Privacy Practices for AP Mental Health, PLLC
HIPAA NOTICE OF RIGHTS AND PRIVACY PRACTICES:
As required by law, we keep a record of health care services we provide you. This notice describes how information about you may be used and disclosed and how you may get access to this information. Please review carefully. You will be asked to sign and acknowledge receipt of this policy prior to your first appointment.
Our Responsibilities
Each time you visit a healthcare provider, a record of your visit is made. Typically, this record contains your symptoms, examination and test results, diagnoses, treatment, and billing-related information. State and Federal law protects the confidentiality of this information. Protected Health Information (PHI) is information about you, including demographic information, that may identify you and that relates to your past, present, or future physical and mental health or condition, along with related health care services.
We are required by law to maintain the privacy of your PHI and to provide you with this notice of our legal duties and privacy practices with respect to your PHI. This Notice of Privacy Practices describes how we may use and disclose your PHI in accordance with all applicable laws. You may request a written copy of this information be provided to you at any time. We reserve the right to change the terms of our Notice of Privacy Practices at any time, and we will provide you with a revised policy electronically, via mail, or in person.
How We Are Permitted to Use and Disclose Your PHI
For Treatment. We may use medical and clinical information about you to provide you with treatment services. We may disclose health information about you to other healthcare providers including doctors, nurses, technicians (e.g. clinical laboratories), and other personnel who may be involved in your care. We may communicate your information either orally or in writing my mail or facsimile. We may also provide a subsequent healthcare provider with information that should assist them in treating you. For example, your health information may be provided to a physician to whom you have been referred so as to ensure that the physician has appropriate information regarding your previous treatment and diagnosis.

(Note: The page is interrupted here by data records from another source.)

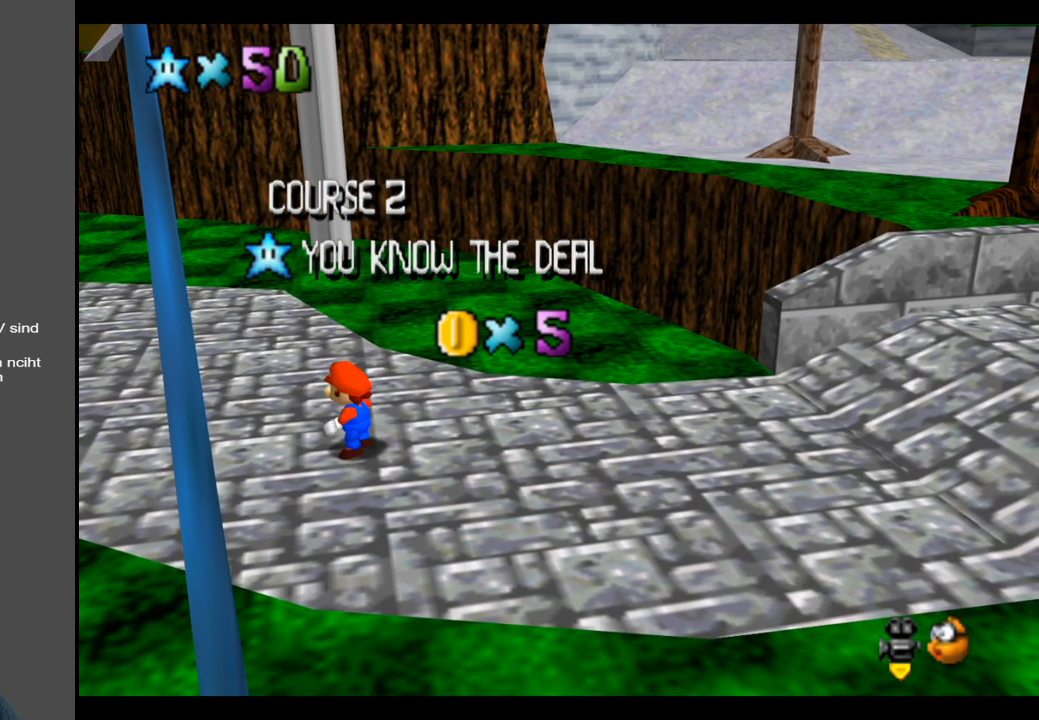
{"buttons": ["A"], "left_stick": "center", "right_stick": "center", "events": [[383, "A", "down"]]}
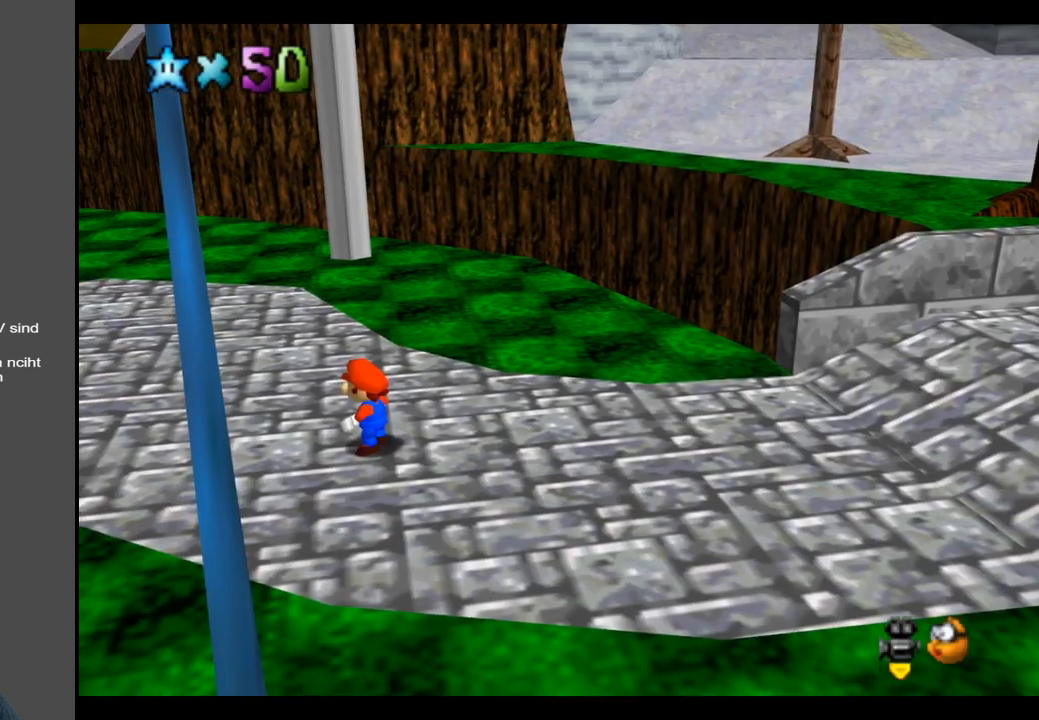
{"buttons": [], "left_stick": "up-right", "right_stick": "center", "events": [[50, "A", "up"], [167, "left_stick", "right"], [283, "Y", "down"], [283, "left_stick", "up-right"], [400, "Y", "up"]]}
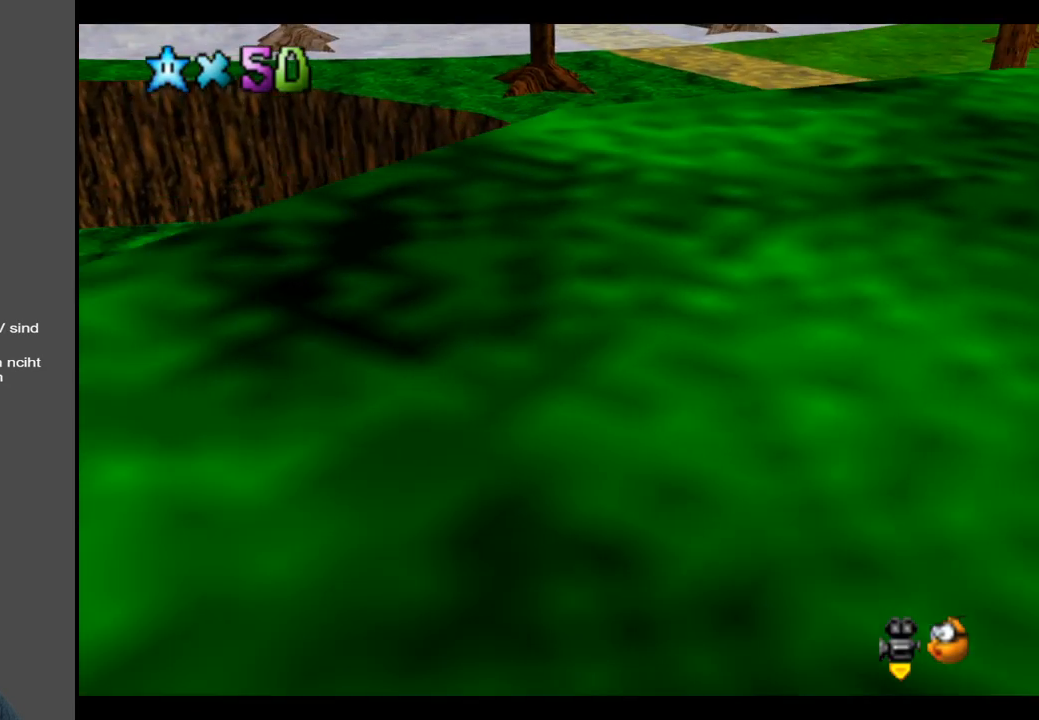
{"buttons": [], "left_stick": "up", "right_stick": "center", "events": [[67, "Y", "down"], [117, "Y", "up"], [450, "left_stick", "up"]]}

For Payment. We may use and disclose your medical information so that we can receive payment for the treatment services provided to you. For example, we may need to give your insurance company information regarding your care before it approves or pays for the health care services we recommend and provide for you.
For Healthcare Operations. We may use and disclose your PHI for certain purposes in connection with the operation of my professional practice and business activities. These activities may include, but are not limited to, quality assessment activities, consultation, licensing, legal advice, and information systems support. We may use or disclose your PHI, as necessary, to contact you to remind you of your appoointment by telephone call, text messaging, or email. We may also contact you by mail.
Business Associates. Our organization contracts with some outside vendors (business associates) for certain services. Examples may include collections agencies, billing companies, medical records storage, and software vendors. When these services are contracted, we may disclose your PHI to our business associate(s) so that they can perform the job that we have asked them to do and bill you or your third-pasrty payer for services rendered. To protect your health information, we require the business associate to appropriately safeguard your information through a written contract or Business Associate Agreement (BAA).
Without Your Authorization. State and Federal law also permits us to disclose information about you without your authorization in a limited number of situations, such as with a court order.
With Your Authorization. We must obtain written authorizations from you for other uses and disclosures of your PHI. We will not use or disclose your PHI for marketing purposes. We will not sell your PHI. You may revoke such authorizations in writing in accordance with 45 CFR. 164.508(b)(5). Such revocation of authorization will not be effective for actions we may have taken in reliance on your authorization of the use or disclosure.
Incidental Use and Disclosure. We are not required to eliminate every risk of an incidental use or disclosure of your PHI. Specifically, a use or disclosure of your PHI that occurs as result of, or incident to an otherwise permitted use or disclosure is permitted as long as we have adopted reasonable safeguards to protect your PHI, and the information being shared was limited to the minimum necessary.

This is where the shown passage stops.